Quantum's employees carried out the work relevant to the Services Agreement at Schenker's premises. Mr Murugiah was an employee of Quantum and directly responsible for Quantum's operations at Schenker's premises.

Approximately six months after the Services Agreement was entered into, Mr Murugiah sought to end his employment at Quantum and accept a position at Schenker. This lead to Quantum seeking an order from the court that would prevent Schenker from employing Mr Murugiah pursuant to the Restraint.

The Services Agreement did not require Schenker to:

  • act in Quantum’s interests; or
  • acquire a minimum level of services from Quantum; or
  • acquire services exclusively from Quantum.

As a result, Quantum submitted that it was vulnerable to Schenker's ability to engage its employees and undertake the work relevant to the Services Agreement itself. Schenker could do this by, for example, employing Quantum's employees (such as Mr Murugiah). In these circumstances, Quantum submitted that the operation of the Restraint, in the context of Schenker attempt to employ Mr Murugiah, was reasonable because it went no further than is necessary to protect its legitimate business interests. These being Quantum's interests in protecting its confidential information, maintaining its staff connection, and maintaining the stability of its workforce.

Legitimate business interest outweighs possible damage

At the outset, Justice Robb held that the Restraint was prima facie invalid at common law. However, he observed that the Act constitutes a "significant alteration to the common law principles." Was there a legitimate business interest capable of protection?

Justice Robb agreed with Quantum's submission that under the Services Agreement, Quantum was vulnerable to Schenker undertaking the work that Quantum had agreed to perform. Further, he found that Quantum's commercial interests, particularly given its vulnerability under the Services Agreement, outweighed the possible damage to the public interest caused by the Restraint.

Given this, Justice Robb decided that:

"the need for the protection provided by the provision can be justified because of the special circumstances of the sub-contract and Quantum's vulnerable commercial position."

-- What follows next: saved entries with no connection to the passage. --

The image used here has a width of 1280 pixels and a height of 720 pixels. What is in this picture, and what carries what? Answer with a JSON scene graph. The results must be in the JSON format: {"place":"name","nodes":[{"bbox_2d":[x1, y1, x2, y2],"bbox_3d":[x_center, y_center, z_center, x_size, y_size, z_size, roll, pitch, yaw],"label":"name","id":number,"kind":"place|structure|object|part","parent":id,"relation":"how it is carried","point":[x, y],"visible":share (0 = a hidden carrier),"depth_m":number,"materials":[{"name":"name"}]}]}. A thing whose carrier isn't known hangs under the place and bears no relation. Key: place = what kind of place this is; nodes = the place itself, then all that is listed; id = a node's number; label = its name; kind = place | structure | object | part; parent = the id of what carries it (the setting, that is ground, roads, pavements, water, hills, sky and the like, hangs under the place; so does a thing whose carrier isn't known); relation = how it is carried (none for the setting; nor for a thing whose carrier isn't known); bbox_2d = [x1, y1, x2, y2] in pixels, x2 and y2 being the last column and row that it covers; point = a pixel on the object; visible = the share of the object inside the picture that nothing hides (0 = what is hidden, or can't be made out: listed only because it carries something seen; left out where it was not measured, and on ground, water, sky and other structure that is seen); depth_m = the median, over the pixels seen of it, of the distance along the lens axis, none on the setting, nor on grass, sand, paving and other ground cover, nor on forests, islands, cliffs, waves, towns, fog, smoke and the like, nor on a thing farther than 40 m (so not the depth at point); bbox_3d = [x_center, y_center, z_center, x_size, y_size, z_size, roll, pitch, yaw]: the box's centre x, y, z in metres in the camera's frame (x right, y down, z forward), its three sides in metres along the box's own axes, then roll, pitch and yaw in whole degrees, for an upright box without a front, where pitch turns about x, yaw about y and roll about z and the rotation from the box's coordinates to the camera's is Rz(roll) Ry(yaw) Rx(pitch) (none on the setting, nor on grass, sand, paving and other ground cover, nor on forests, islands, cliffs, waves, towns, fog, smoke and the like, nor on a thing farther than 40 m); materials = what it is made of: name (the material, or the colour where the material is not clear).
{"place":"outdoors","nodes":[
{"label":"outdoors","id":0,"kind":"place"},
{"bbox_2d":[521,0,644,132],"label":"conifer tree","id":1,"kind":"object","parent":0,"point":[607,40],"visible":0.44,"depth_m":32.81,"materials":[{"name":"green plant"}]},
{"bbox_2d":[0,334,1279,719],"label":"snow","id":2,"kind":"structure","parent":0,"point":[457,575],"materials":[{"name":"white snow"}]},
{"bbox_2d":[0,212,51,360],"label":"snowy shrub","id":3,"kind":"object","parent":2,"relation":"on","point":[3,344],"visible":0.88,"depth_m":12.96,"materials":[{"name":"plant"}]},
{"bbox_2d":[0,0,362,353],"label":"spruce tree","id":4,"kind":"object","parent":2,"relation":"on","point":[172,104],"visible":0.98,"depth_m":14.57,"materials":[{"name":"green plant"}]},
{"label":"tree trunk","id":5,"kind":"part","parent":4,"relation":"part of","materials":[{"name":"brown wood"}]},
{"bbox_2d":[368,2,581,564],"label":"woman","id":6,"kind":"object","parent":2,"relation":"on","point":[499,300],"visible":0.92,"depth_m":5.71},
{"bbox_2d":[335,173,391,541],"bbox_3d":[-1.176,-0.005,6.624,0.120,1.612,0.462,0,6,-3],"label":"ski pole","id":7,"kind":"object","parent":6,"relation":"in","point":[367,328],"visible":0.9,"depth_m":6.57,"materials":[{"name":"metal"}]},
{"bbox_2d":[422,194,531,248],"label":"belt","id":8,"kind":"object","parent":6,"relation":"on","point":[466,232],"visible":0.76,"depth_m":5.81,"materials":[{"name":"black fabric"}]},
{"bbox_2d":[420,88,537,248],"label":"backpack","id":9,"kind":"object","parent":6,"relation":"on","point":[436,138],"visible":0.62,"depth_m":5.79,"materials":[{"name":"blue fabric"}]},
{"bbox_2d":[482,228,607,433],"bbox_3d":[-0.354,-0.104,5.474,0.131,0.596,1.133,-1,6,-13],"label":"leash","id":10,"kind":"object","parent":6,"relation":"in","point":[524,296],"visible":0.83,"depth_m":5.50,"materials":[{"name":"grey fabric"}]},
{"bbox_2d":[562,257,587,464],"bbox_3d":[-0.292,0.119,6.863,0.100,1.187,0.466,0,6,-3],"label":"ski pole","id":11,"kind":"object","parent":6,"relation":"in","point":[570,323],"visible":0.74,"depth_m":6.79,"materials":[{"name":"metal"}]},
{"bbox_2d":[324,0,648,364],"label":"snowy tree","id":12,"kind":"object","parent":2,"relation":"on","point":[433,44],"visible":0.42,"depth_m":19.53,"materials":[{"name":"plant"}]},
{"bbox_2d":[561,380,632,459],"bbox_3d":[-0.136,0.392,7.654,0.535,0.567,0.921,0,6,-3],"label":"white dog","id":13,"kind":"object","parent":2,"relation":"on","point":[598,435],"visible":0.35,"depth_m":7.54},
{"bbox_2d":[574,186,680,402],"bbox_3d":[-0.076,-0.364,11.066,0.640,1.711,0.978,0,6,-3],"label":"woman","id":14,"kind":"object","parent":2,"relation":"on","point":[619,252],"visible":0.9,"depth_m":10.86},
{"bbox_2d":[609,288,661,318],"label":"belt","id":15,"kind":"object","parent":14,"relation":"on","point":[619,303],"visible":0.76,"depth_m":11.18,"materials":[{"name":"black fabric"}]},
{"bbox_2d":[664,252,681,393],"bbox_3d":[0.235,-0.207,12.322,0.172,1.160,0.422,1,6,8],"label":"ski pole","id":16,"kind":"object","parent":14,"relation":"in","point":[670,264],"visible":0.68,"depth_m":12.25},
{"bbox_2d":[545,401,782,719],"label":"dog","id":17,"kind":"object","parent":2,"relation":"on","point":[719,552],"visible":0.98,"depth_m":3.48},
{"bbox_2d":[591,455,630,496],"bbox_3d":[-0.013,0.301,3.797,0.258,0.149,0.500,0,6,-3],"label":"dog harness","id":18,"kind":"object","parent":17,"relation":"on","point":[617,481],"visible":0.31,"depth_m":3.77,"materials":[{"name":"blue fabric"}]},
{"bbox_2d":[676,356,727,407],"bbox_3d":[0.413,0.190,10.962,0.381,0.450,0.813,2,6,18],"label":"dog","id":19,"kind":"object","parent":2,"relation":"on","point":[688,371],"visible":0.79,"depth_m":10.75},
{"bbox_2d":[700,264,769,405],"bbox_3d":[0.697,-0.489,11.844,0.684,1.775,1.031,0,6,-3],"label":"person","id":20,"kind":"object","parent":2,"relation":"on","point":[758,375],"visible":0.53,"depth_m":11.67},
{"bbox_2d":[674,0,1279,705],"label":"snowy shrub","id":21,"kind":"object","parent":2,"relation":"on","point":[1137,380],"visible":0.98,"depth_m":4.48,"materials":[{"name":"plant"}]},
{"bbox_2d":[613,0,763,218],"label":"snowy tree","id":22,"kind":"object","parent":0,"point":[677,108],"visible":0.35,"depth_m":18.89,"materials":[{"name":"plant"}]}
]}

In these circumstances, Justice Robb concluded that there was a prima facie case the Restraint was enforceable and that the balance of convenience favoured Schenker, with the result that Mr Murugiah was restrained from working for Quantum until a final hearing.

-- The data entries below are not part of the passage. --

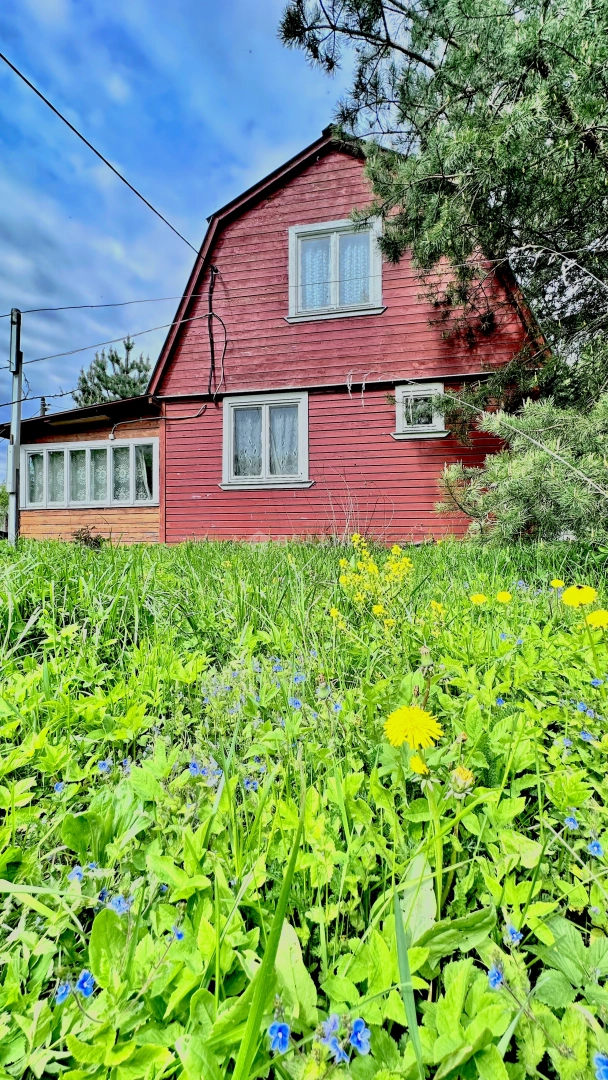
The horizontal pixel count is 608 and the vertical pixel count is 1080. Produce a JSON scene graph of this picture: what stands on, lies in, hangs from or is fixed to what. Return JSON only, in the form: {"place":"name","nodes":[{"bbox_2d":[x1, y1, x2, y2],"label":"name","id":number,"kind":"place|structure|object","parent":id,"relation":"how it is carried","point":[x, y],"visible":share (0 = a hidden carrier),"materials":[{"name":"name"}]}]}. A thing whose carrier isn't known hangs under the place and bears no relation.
{"place":"outdoors","nodes":[
{"label":"outdoors","id":0,"kind":"place"},
{"bbox_2d":[0,0,386,417],"label":"sky","id":1,"kind":"structure","parent":0,"point":[118,90],"materials":[{"name":"blue"}]},
{"bbox_2d":[0,533,606,1079],"label":"lawn","id":2,"kind":"structure","parent":0,"point":[2,543],"materials":[{"name":"green plant"}]},
{"bbox_2d":[7,310,22,546],"label":"utility pole","id":3,"kind":"object","parent":2,"relation":"on","point":[14,512],"visible":0.91,"materials":[{"name":"grey metal"}]},
{"bbox_2d":[0,296,184,316],"label":"power line","id":4,"kind":"object","parent":3,"relation":"attached to","point":[72,307],"visible":0.98,"materials":[{"name":"black plastic"}]},
{"bbox_2d":[20,312,203,371],"label":"power line","id":5,"kind":"object","parent":3,"relation":"attached to","point":[45,358],"visible":0.97,"materials":[{"name":"plastic"}]},
{"bbox_2d":[53,781,65,792],"label":"blue flower","id":6,"kind":"object","parent":2,"relation":"on","point":[58,786],"visible":0.53,"materials":[{"name":"blue plant"}]},
{"bbox_2d":[55,980,71,1002],"label":"blue flower","id":7,"kind":"object","parent":2,"relation":"on","point":[64,987],"visible":0.53,"materials":[{"name":"blue plant"}]},
{"bbox_2d":[68,864,84,881],"label":"blue flower","id":8,"kind":"object","parent":2,"relation":"on","point":[76,875],"visible":0.55,"materials":[{"name":"blue plant"}]},
{"bbox_2d":[76,970,94,997],"label":"blue flower","id":9,"kind":"object","parent":2,"relation":"on","point":[85,985],"visible":0.69,"materials":[{"name":"blue plant"}]},
{"bbox_2d":[71,526,105,548],"label":"small plant","id":10,"kind":"object","parent":2,"relation":"on","point":[95,540],"visible":0.78,"materials":[{"name":"plant"}]},
{"bbox_2d":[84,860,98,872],"label":"blue flower","id":11,"kind":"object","parent":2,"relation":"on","point":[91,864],"visible":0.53,"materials":[{"name":"blue plant"}]},
{"bbox_2d":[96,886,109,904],"label":"blue flower","id":12,"kind":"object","parent":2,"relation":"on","point":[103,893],"visible":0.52,"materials":[{"name":"blue plant"}]},
{"bbox_2d":[97,759,112,771],"label":"blue flower","id":13,"kind":"object","parent":2,"relation":"on","point":[105,766],"visible":0.6,"materials":[{"name":"blue plant"}]},
{"bbox_2d":[109,894,131,913],"label":"blue flower","id":14,"kind":"object","parent":2,"relation":"on","point":[118,903],"visible":0.57,"materials":[{"name":"blue plant"}]},
{"bbox_2d":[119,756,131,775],"label":"blue flower","id":15,"kind":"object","parent":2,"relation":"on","point":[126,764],"visible":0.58,"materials":[{"name":"blue plant"}]},
{"bbox_2d":[171,925,184,940],"label":"blue flower","id":16,"kind":"object","parent":2,"relation":"on","point":[180,934],"visible":0.49,"materials":[{"name":"blue plant"}]},
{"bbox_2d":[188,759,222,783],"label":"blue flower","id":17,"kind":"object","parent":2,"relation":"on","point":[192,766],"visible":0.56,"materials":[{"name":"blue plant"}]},
{"bbox_2d":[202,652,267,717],"label":"blue flower","id":18,"kind":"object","parent":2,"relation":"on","point":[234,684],"visible":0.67,"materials":[{"name":"blue plant"}]},
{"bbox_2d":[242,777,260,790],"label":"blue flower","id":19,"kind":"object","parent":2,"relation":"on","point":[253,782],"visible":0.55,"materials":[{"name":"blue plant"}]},
{"bbox_2d":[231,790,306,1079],"label":"grass blade","id":20,"kind":"object","parent":2,"relation":"on","point":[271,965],"visible":0.96,"materials":[{"name":"green plant"}]},
{"bbox_2d":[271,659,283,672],"label":"blue flower","id":21,"kind":"object","parent":2,"relation":"on","point":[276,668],"visible":0.7,"materials":[{"name":"blue plant"}]},
{"bbox_2d":[267,1020,290,1053],"label":"blue flower","id":22,"kind":"object","parent":2,"relation":"on","point":[280,1036],"visible":0.67,"materials":[{"name":"blue plant"}]},
{"bbox_2d":[288,696,301,709],"label":"blue flower","id":23,"kind":"object","parent":2,"relation":"on","point":[294,702],"visible":0.65,"materials":[{"name":"blue plant"}]},
{"bbox_2d":[292,672,305,683],"label":"blue flower","id":24,"kind":"object","parent":2,"relation":"on","point":[298,678],"visible":0.68,"materials":[{"name":"blue plant"}]},
{"bbox_2d":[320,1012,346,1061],"label":"blue flower","id":25,"kind":"object","parent":2,"relation":"on","point":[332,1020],"visible":0.74,"materials":[{"name":"blue plant"}]},
{"bbox_2d":[331,700,342,712],"label":"blue flower","id":26,"kind":"object","parent":2,"relation":"on","point":[336,709],"visible":0.71,"materials":[{"name":"blue plant"}]},
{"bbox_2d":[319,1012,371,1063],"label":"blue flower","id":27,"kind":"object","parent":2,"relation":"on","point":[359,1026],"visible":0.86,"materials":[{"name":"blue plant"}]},
{"bbox_2d":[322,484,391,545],"label":"dry weed","id":28,"kind":"object","parent":2,"relation":"on","point":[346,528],"visible":0.74,"materials":[{"name":"plant"}]},
{"bbox_2d":[349,1017,369,1054],"label":"blue flower","id":29,"kind":"object","parent":2,"relation":"on","point":[359,1039],"visible":0.72,"materials":[{"name":"blue plant"}]},
{"bbox_2d":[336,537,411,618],"label":"yellow flower","id":30,"kind":"object","parent":2,"relation":"on","point":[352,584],"visible":0.79,"materials":[{"name":"yellow plant"}]},
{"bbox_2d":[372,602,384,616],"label":"yellow flower","id":31,"kind":"object","parent":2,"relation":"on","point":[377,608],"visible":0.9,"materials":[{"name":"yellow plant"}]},
{"bbox_2d":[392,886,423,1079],"label":"grass blade","id":32,"kind":"object","parent":2,"relation":"on","point":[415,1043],"visible":0.86,"materials":[{"name":"green plant"}]},
{"bbox_2d":[384,705,442,751],"label":"dandelion","id":33,"kind":"object","parent":2,"relation":"on","point":[412,739],"visible":0.97,"materials":[{"name":"yellow plant"}]},
{"bbox_2d":[408,754,428,775],"label":"dandelion","id":34,"kind":"object","parent":2,"relation":"on","point":[421,766],"visible":0.92,"materials":[{"name":"yellow plant"}]},
{"bbox_2d":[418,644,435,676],"label":"flower bud","id":35,"kind":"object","parent":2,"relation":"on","point":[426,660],"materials":[{"name":"green plant"}]},
{"bbox_2d":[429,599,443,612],"label":"dandelion","id":36,"kind":"object","parent":2,"relation":"on","point":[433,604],"visible":0.87,"materials":[{"name":"yellow plant"}]},
{"bbox_2d":[450,765,474,796],"label":"flower bud","id":37,"kind":"object","parent":2,"relation":"on","point":[464,774],"visible":0.93,"materials":[{"name":"plant"}]},
{"bbox_2d":[470,592,487,604],"label":"dandelion","id":38,"kind":"object","parent":2,"relation":"on","point":[479,598],"visible":0.95,"materials":[{"name":"yellow plant"}]},
{"bbox_2d":[487,965,503,988],"label":"blue flower","id":39,"kind":"object","parent":2,"relation":"in","point":[495,973],"visible":0.56,"materials":[{"name":"blue plant"}]},
{"bbox_2d":[495,696,505,706],"label":"blue flower","id":40,"kind":"object","parent":2,"relation":"on","point":[500,702],"visible":0.59,"materials":[{"name":"blue plant"}]},
{"bbox_2d":[495,590,512,603],"label":"dandelion","id":41,"kind":"object","parent":2,"relation":"on","point":[502,596],"visible":0.94,"materials":[{"name":"yellow plant"}]},
{"bbox_2d":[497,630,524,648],"label":"blue flower","id":42,"kind":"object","parent":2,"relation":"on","point":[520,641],"visible":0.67,"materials":[{"name":"blue plant"}]},
{"bbox_2d":[505,924,521,944],"label":"blue flower","id":43,"kind":"object","parent":2,"relation":"on","point":[514,936],"visible":0.62,"materials":[{"name":"blue plant"}]},
{"bbox_2d":[435,391,607,544],"label":"shrub","id":44,"kind":"object","parent":2,"relation":"on","point":[537,461],"visible":0.9,"materials":[{"name":"green plant"}]},
{"bbox_2d":[549,577,564,588],"label":"dandelion","id":45,"kind":"object","parent":2,"relation":"on","point":[556,582],"visible":0.92,"materials":[{"name":"yellow plant"}]},
{"bbox_2d":[563,814,579,829],"label":"blue flower","id":46,"kind":"object","parent":2,"relation":"on","point":[572,821],"visible":0.6,"materials":[{"name":"blue plant"}]},
{"bbox_2d":[561,584,596,607],"label":"dandelion","id":47,"kind":"object","parent":2,"relation":"on","point":[566,596],"visible":0.94,"materials":[{"name":"yellow plant"}]},
{"bbox_2d":[576,701,590,713],"label":"blue flower","id":48,"kind":"object","parent":2,"relation":"on","point":[581,707],"visible":0.77,"materials":[{"name":"blue plant"}]},
{"bbox_2d":[579,729,594,741],"label":"blue flower","id":49,"kind":"object","parent":2,"relation":"on","point":[583,735],"visible":0.65,"materials":[{"name":"blue plant"}]},
{"bbox_2d":[587,840,604,856],"label":"blue flower","id":50,"kind":"object","parent":2,"relation":"on","point":[595,848],"visible":0.6,"materials":[{"name":"blue plant"}]},
{"bbox_2d":[586,608,607,628],"label":"dandelion","id":51,"kind":"object","parent":2,"relation":"on","point":[591,618],"visible":0.94,"materials":[{"name":"yellow plant"}]},
{"bbox_2d":[590,677,604,686],"label":"blue flower","id":52,"kind":"object","parent":2,"relation":"on","point":[597,682],"visible":0.77,"materials":[{"name":"blue plant"}]},
{"bbox_2d":[592,1053,607,1079],"label":"blue flower","id":53,"kind":"object","parent":2,"relation":"on","point":[603,1067],"visible":0.91,"materials":[{"name":"blue plant"}]},
{"bbox_2d":[131,125,545,543],"label":"red house","id":54,"kind":"structure","parent":0,"point":[340,188],"materials":[{"name":"red wood"}]},
{"bbox_2d":[0,392,161,545],"label":"annex","id":55,"kind":"object","parent":54,"relation":"attached to","point":[128,518],"visible":0.5,"materials":[{"name":"orange wood"}]},
{"bbox_2d":[22,436,157,507],"label":"window","id":56,"kind":"structure","parent":55,"relation":"in","point":[87,450],"materials":[{"name":"glass"}]},
{"bbox_2d":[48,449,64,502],"label":"curtain","id":57,"kind":"object","parent":56,"relation":"in","point":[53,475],"visible":0.34,"materials":[{"name":"fabric"}]},
{"bbox_2d":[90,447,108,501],"label":"curtain","id":58,"kind":"object","parent":56,"relation":"in","point":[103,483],"visible":0.36,"materials":[{"name":"white fabric"}]},
{"bbox_2d":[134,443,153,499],"label":"curtain","id":59,"kind":"object","parent":56,"relation":"in","point":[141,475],"visible":0.4,"materials":[{"name":"white fabric"}]},
{"bbox_2d":[0,50,207,264],"label":"power line","id":60,"kind":"object","parent":54,"relation":"attached to","point":[12,67],"visible":0.97,"materials":[{"name":"plastic"}]},
{"bbox_2d":[107,408,204,440],"label":"cable","id":61,"kind":"object","parent":54,"relation":"attached to","point":[165,418],"visible":0.97,"materials":[{"name":"plastic"}]},
{"bbox_2d":[208,269,225,401],"label":"cable","id":62,"kind":"object","parent":54,"relation":"attached to","point":[211,338],"visible":0.98,"materials":[{"name":"black plastic"}]},
{"bbox_2d":[220,392,310,489],"label":"lower window","id":63,"kind":"structure","parent":54,"relation":"in","point":[226,450],"materials":[{"name":"white"}]},
{"bbox_2d":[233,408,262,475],"label":"curtain","id":64,"kind":"object","parent":63,"relation":"in","point":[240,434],"visible":0.39,"materials":[{"name":"white fabric"}]},
{"bbox_2d":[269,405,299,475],"label":"curtain","id":65,"kind":"object","parent":63,"relation":"in","point":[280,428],"visible":0.38,"materials":[{"name":"white fabric"}]},
{"bbox_2d":[287,215,383,321],"label":"upper window","id":66,"kind":"structure","parent":54,"relation":"in","point":[334,233],"materials":[{"name":"clear glass"}]},
{"bbox_2d":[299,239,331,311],"label":"curtain","id":67,"kind":"object","parent":66,"relation":"in","point":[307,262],"visible":0.35,"materials":[{"name":"fabric"}]},
{"bbox_2d":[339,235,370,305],"label":"curtain","id":68,"kind":"object","parent":66,"relation":"in","point":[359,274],"visible":0.35,"materials":[{"name":"fabric"}]},
{"bbox_2d":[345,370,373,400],"label":"wire","id":69,"kind":"object","parent":54,"relation":"attached to","point":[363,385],"visible":0.96,"materials":[{"name":"white plastic"}]},
{"bbox_2d":[392,382,450,438],"label":"small window","id":70,"kind":"structure","parent":54,"relation":"in","point":[400,395],"materials":[{"name":"white"}]},
{"bbox_2d":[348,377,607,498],"label":"wire","id":71,"kind":"object","parent":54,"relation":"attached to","point":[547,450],"visible":1,"materials":[{"name":"plastic"}]},
{"label":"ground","id":72,"kind":"structure","parent":0},
{"bbox_2d":[39,395,48,416],"label":"utility pole","id":73,"kind":"object","parent":72,"relation":"on","point":[43,405],"visible":0.21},
{"bbox_2d":[76,336,150,407],"label":"pine tree","id":74,"kind":"object","parent":72,"relation":"on","point":[116,360],"visible":0.41,"materials":[{"name":"plant"}]},
{"bbox_2d":[278,0,607,465],"label":"pine tree","id":75,"kind":"object","parent":72,"relation":"on","point":[450,41],"visible":0.94,"materials":[{"name":"plant"}]}
]}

Legitimate interests in your restraint?

Justice Robb's approach in Quantum v Schenker suggests that a contract which restrains two employers from poaching each other's employees will be upheld in some circumstances. The Quantum v Schenker decision indicates that such a restraint may be justified when the purpose and effect of the restraint is to protect an employer’s confidential information, staff connection, and stability of its workforce, especially where the employee works in a secondment-like arrangement that makes them vulnerable to poaching.

That said, employers must remember that, as Justice Robb observed in Quantum v Schenker, "each case requires the identification of the legitimate interest, and a consideration of whether the restraint, so far as it applies to the alleged breach, provides reasonable protection for that interest." When drafting a restraint of trade clause, employers must cautiously ensure they are protecting their legitimate interests in a way that is not contrary to the public interest. By exercising this caution, there is scope for employers in some instances to agree with other parties to not poach one another's employees, as demonstrated by the Quantum v Schenker decision.